Un phénomène difficile à analyser

Au-delà de ce mythe et de la peur qu'il a nourrie, l'histoire de l'intégrisme catholique en France et en Europe reste à écrire. Elle gît dans une masse épaisse de petites revues, particulièrement en Italie. Elle témoignera d'une mentalité catholique alors très répandue et aujourd'hui à peu près disparue. Elle est inséparable des conflits qui déchirèrent les catholiques confrontés aux problèmes de société que le cours des choses a engendrés depuis le séisme de la Révolution française ; mais aussi de l'intransigeance adoptée par les pontifes romains face à cette situation, et de leur ambition de « tout restaurer dans le Christ » (Pie X), reconnu « Roi des Nations » (Pie XI).

L'histoire de l'intégrisme catholique serait simple à écrire si elle devait se limiter aux intégristes, ses zelanti. Mais ceux-ci ne cessent d'invoquer leur fidélité aux enseignements et aux positions de l'Église romaine, « mère et maîtresse », gardienne de la foi dans son intégrité et son intégralité, d'où découle son intransigeance doctrinale sans cesse réaffirmée. C'est bien le nœud gordien, difficile à explorer, d'autant plus que l'Église romaine refuse tout fixisme, qu'elle n'hésite jamais à désavouer ses intégristes, et que, de ce fait, la figure historique de son intransigeance ne cesse de se modifier.
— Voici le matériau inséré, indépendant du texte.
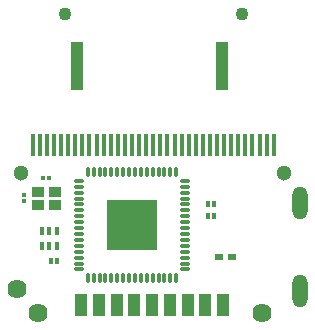
<source format=gts>
G04 #@! TF.FileFunction,Soldermask,Top*
%FSLAX46Y46*%
G04 Gerber Fmt 4.6, Leading zero omitted, Abs format (unit mm)*
G04 Created by KiCad (PCBNEW 4.0.5+dfsg1-4) date Sat Mar 31 12:22:37 2018*
%MOMM*%
%LPD*%
G01*
G04 APERTURE LIST*
%ADD10C,0.100000*%
%ADD11R,0.410000X1.850000*%
%ADD12R,0.400000X0.800000*%
%ADD13R,0.450000X0.400000*%
%ADD14R,0.400000X0.450000*%
%ADD15R,0.380000X0.530000*%
%ADD16R,1.050000X0.950000*%
%ADD17R,1.100000X4.100000*%
%ADD18R,0.700000X0.600000*%
%ADD19R,1.085000X1.850000*%
%ADD20O,0.900000X0.350000*%
%ADD21O,0.350000X0.900000*%
%ADD22R,4.350000X4.350000*%
%ADD23O,1.300000X2.800000*%
%ADD24C,1.100000*%
%ADD25C,1.300000*%
%ADD26C,1.624000*%
G04 APERTURE END LIST*
D10*
D11*
X99200000Y-70200000D03*
X99800000Y-70200000D03*
X100400000Y-70200000D03*
X101000000Y-70200000D03*
X101600000Y-70200000D03*
X102200000Y-70200000D03*
X102800000Y-70200000D03*
X103400000Y-70200000D03*
X104000000Y-70200000D03*
X104600000Y-70200000D03*
X105200000Y-70200000D03*
X105800000Y-70200000D03*
X106400000Y-70200000D03*
X107000000Y-70200000D03*
X107600000Y-70200000D03*
X108200000Y-70200000D03*
X108800000Y-70200000D03*
X109400000Y-70200000D03*
X110000000Y-70200000D03*
X110600000Y-70200000D03*
X111200000Y-70200000D03*
X111800000Y-70200000D03*
X112400000Y-70200000D03*
X113000000Y-70200000D03*
X113600000Y-70200000D03*
X114200000Y-70200000D03*
X114800000Y-70200000D03*
X115400000Y-70200000D03*
X116000000Y-70200000D03*
X116600000Y-70200000D03*
X117200000Y-70200000D03*
X117800000Y-70200000D03*
X118400000Y-70200000D03*
X119000000Y-70200000D03*
X119600000Y-70200000D03*
D12*
X99973200Y-78780000D03*
X100613200Y-78780000D03*
X101253200Y-78780000D03*
X101253200Y-77530000D03*
X100613200Y-77530000D03*
X99973200Y-77530000D03*
D13*
X98479600Y-74996000D03*
X98479600Y-74436000D03*
D14*
X100613200Y-73039600D03*
X100053200Y-73039600D03*
D15*
X101273600Y-80050000D03*
X100753600Y-80050000D03*
X113993000Y-76240000D03*
X114513000Y-76240000D03*
X113993000Y-75224000D03*
X114513000Y-75224000D03*
D16*
X101070400Y-74157200D03*
X99620400Y-74157200D03*
X99620400Y-75307200D03*
X101070400Y-75307200D03*
D17*
X102950000Y-63540000D03*
X115250000Y-63540000D03*
D18*
X114973000Y-79669000D03*
X116073000Y-79669000D03*
D19*
X103300000Y-83800000D03*
X104800000Y-83800000D03*
X106300000Y-83800000D03*
X107800000Y-83800000D03*
X109300000Y-83800000D03*
X110800000Y-83800000D03*
X112300000Y-83800000D03*
X113800000Y-83800000D03*
X115300000Y-83800000D03*
D20*
X112075000Y-80750000D03*
X112075000Y-80250000D03*
X112075000Y-79750000D03*
X112075000Y-79250000D03*
X112075000Y-78750000D03*
X112075000Y-78250000D03*
X112075000Y-77750000D03*
X112075000Y-77250000D03*
X112075000Y-76750000D03*
X112075000Y-76250000D03*
X112075000Y-75750000D03*
X112075000Y-75250000D03*
X112075000Y-74750000D03*
X112075000Y-74250000D03*
X112075000Y-73750000D03*
X112075000Y-73250000D03*
D21*
X111350000Y-72525000D03*
X110850000Y-72525000D03*
X110350000Y-72525000D03*
X109850000Y-72525000D03*
X109350000Y-72525000D03*
X108850000Y-72525000D03*
X108350000Y-72525000D03*
X107850000Y-72525000D03*
X107350000Y-72525000D03*
X106850000Y-72525000D03*
X106350000Y-72525000D03*
X105850000Y-72525000D03*
X105350000Y-72525000D03*
X104850000Y-72525000D03*
X104350000Y-72525000D03*
X103850000Y-72525000D03*
D20*
X103125000Y-73250000D03*
X103125000Y-73750000D03*
X103125000Y-74250000D03*
X103125000Y-74750000D03*
X103125000Y-75250000D03*
X103125000Y-75750000D03*
X103125000Y-76250000D03*
X103125000Y-76750000D03*
X103125000Y-77250000D03*
X103125000Y-77750000D03*
X103125000Y-78250000D03*
X103125000Y-78750000D03*
X103125000Y-79250000D03*
X103125000Y-79750000D03*
X103125000Y-80250000D03*
X103125000Y-80750000D03*
D21*
X103850000Y-81475000D03*
X104350000Y-81475000D03*
X104850000Y-81475000D03*
X105350000Y-81475000D03*
X105850000Y-81475000D03*
X106350000Y-81475000D03*
X106850000Y-81475000D03*
X107350000Y-81475000D03*
X107850000Y-81475000D03*
X108350000Y-81475000D03*
X108850000Y-81475000D03*
X109350000Y-81475000D03*
X109850000Y-81475000D03*
X110350000Y-81475000D03*
X110850000Y-81475000D03*
X111350000Y-81475000D03*
D22*
X107600000Y-77000000D03*
D23*
X121800000Y-82600000D03*
X121800000Y-75100000D03*
D24*
X116900000Y-59100000D03*
D25*
X120500000Y-72600000D03*
X98200000Y-72600000D03*
D24*
X101900000Y-59100000D03*
D26*
X99600000Y-84400000D03*
X97870000Y-82400000D03*
X118600000Y-84400000D03*
M02*

</source>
Le IIe concile du Vatican en a été le dernier grand exemple en date : la minorité traditionaliste regroupée autour de Mgr Lefebvre en a fait la dure expérience.

Cette question renvoie à une autre, souvent méconnue ou mal comprise : l'existence éventuelle d'un fondamentalisme catholique, identifié non à telle ou telle position théologique, voire exégétique, mais à l'ensemble des non possumus auxquels la foi chrétienne ne peut échapper. On constate que l'intégrisme n'est pas un problème dont un croyant peut se décharger sur un bouc émissaire, et qu'il ne suffit pas de le combattre pour s'en croire affranchi. Sous peine d'être absorbée par le monde auquel elle se déclare « ouverte », l'Église catholique ne peut éviter de redéfinir son horizon historique et ce qui, dans son message ou sa mission, lui apparaît non négociable.

Au-delà commence l'intégrisme par extension, analogie ou métaphore. Rien n'interdit cette nouveauté de langage, mais rien ne justifie les facilités qu'elle s'accorde sans scrupule. Intégrisme musulman, hindouiste ou autre, à chaque fois il faut reprendre l'analyse esquissée ici à propos du catholicisme.